"Jesus saw power better than anyone who's ever lived. He did that because in order to love people well he had to discern how power was at work in their lives. The seventh axiom, then, is that God's love always reckons with power."
This chapter in Ben Sternke and Matt Tebbe's book 'Having the Mind of Christ: Eight Axioms to Cultivate A Robust Faith' is, shall we say, quite powerful!
They begin with this profound quote from Obery Hendricks Jr....
"An important goal of [Jesus'] ministry was to radically change the distribution of authority and power, goods and resources, so all people - particularly the little people, or 'the least of these,' as Jesus called them - might have lives free of political repression, enforced hunger, and poverty."
A couple quotes from the authors:
- "God's power isn't the power to control, but rather the power of love: God's desire and activity of uniting in covenant loyalty the entire created world and working for the flourishing of the entire cosmos. God's power is God's love, and as such it always reckons with the real-life effects of how ungodly power works in the world."
- If we are going to love each other as Christ loved us (John 15:12) and not fall prey to the dead faith that does nothing to address the inequalities and injustices that power differentials create in our world, we must learn to see, through the ministry of Jesus, how God's love always reckons with power."
I thought this bicycle illustration was a great way to show how power works (p.122):
"...those who benefit from cultural power rarely understand the work it does for them. Much like riding a bicycle with a 20-mph tailwind, cultural power pushes those with power in a way that makes it invisible to them. When you have a tailwind, you don't feel the wind because you're moving with it. But those trying to pedal their bicycle into a 20-mph headwind know for sure how much the power of wind impedes their progress. It's difficult for those with a tailwind to feel how that power helps them, but it's not at all difficult for those with a headwind to feel how power creates struggle in their lives. God's love sees and reckons with these power dynamics and works to bring about justice and peace in our world."
The rest of the chapter is on how this reckoning-with-power works. First showing how Jesus did it, then how God's love reckons with power today. There are three ways this is done, and, as they say, they aren't three distinct activities, but three facets of one impulse...
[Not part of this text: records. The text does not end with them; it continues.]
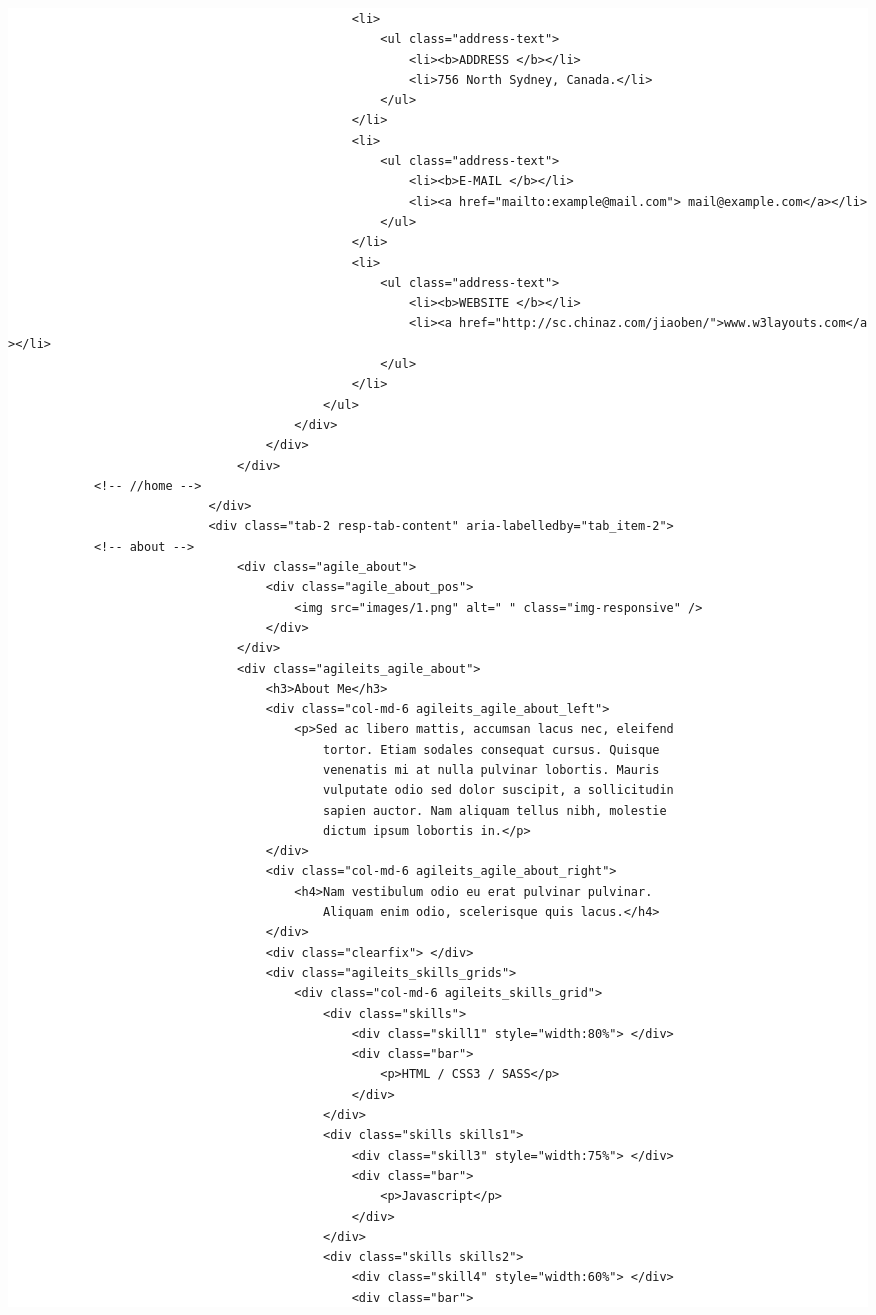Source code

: 													<li>
														<ul class="address-text">
															<li><b>ADDRESS </b></li>
															<li>756 North Sydney, Canada.</li>
														</ul>
													</li>
													<li>
														<ul class="address-text">
															<li><b>E-MAIL </b></li>
															<li><a href="mailto:example@mail.com"> mail@example.com</a></li>
														</ul>
													</li>
													<li>
														<ul class="address-text">
															<li><b>WEBSITE </b></li>
															<li><a href="http://sc.chinaz.com/jiaoben/">www.w3layouts.com</a></li>
														</ul>
													</li>
												</ul>
											</div>
										</div>
									</div>
				<!-- //home -->
								</div>
								<div class="tab-2 resp-tab-content" aria-labelledby="tab_item-2">
				<!-- about -->
									<div class="agile_about">
										<div class="agile_about_pos">
											<img src="images/1.png" alt=" " class="img-responsive" />
										</div>
									</div>
									<div class="agileits_agile_about">
										<h3>About Me</h3>
										<div class="col-md-6 agileits_agile_about_left">
											<p>Sed ac libero mattis, accumsan lacus nec, eleifend 
												tortor. Etiam sodales consequat cursus. Quisque 
												venenatis mi at nulla pulvinar lobortis. Mauris 
												vulputate odio sed dolor suscipit, a sollicitudin 
												sapien auctor. Nam aliquam tellus nibh, molestie 
												dictum ipsum lobortis in.</p>
										</div>
										<div class="col-md-6 agileits_agile_about_right">
											<h4>Nam vestibulum odio eu erat pulvinar pulvinar. 
												Aliquam enim odio, scelerisque quis lacus.</h4>
										</div>
										<div class="clearfix"> </div>
										<div class="agileits_skills_grids">
											<div class="col-md-6 agileits_skills_grid">
												<div class="skills">
													<div class="skill1" style="width:80%"> </div>		
													<div class="bar">
														<p>HTML / CSS3 / SASS</p>
													</div>
												</div>
												<div class="skills skills1">
													<div class="skill3" style="width:75%"> </div>							
													<div class="bar">
														<p>Javascript</p>
													</div>
												</div>
												<div class="skills skills2">
													<div class="skill4" style="width:60%"> </div>							
													<div class="bar">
GOD'S LOVE RECKONS WITH POWER BY...
- Recognizing power
- Redistributing power
- Redefining power
This is definitely one of those chapters I need to revisit. There's a lot here, and much I'm not able to put into words yet. Good stuff. I will leave you with this final though from p. 130:
"To love like Jesus we must ask: Who in our world lacks power and privilege, and how do we faithfully inhabit God's love in the way of Jesus on their behalf?"
***
John 15:12-13
"My command is this: Love each other as I have loved you. Greater love has no one than this: to lay down one’s life for one’s friends."